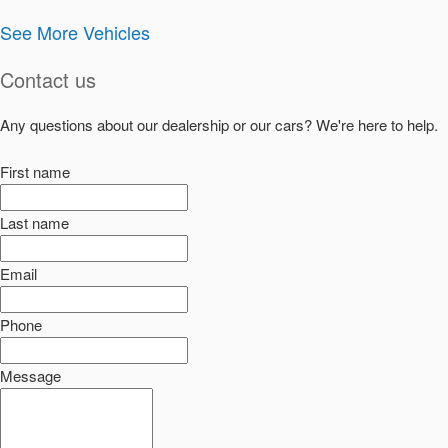
See More Vehicles
Contact us
Any questions about our dealership or our cars? We're here to help.
First name
Last name
Email
Phone
Message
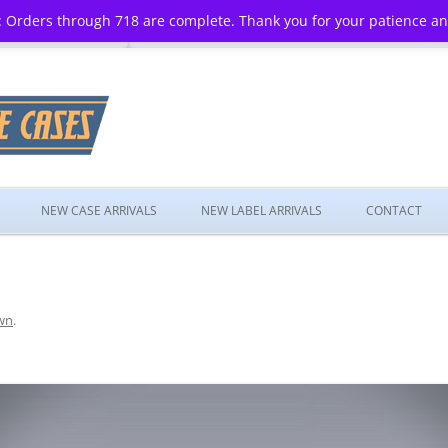
 Orders through 718 are complete. Thank you for your patience a
Skip
to
NEW CASE ARRIVALS
NEW LABEL ARRIVALS
CONTACT
content
wn
.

::::

- [Action item]: Count the lines above that contain the word "ARRIVALS", and give only that number.

- [Reply to the exercise]: 2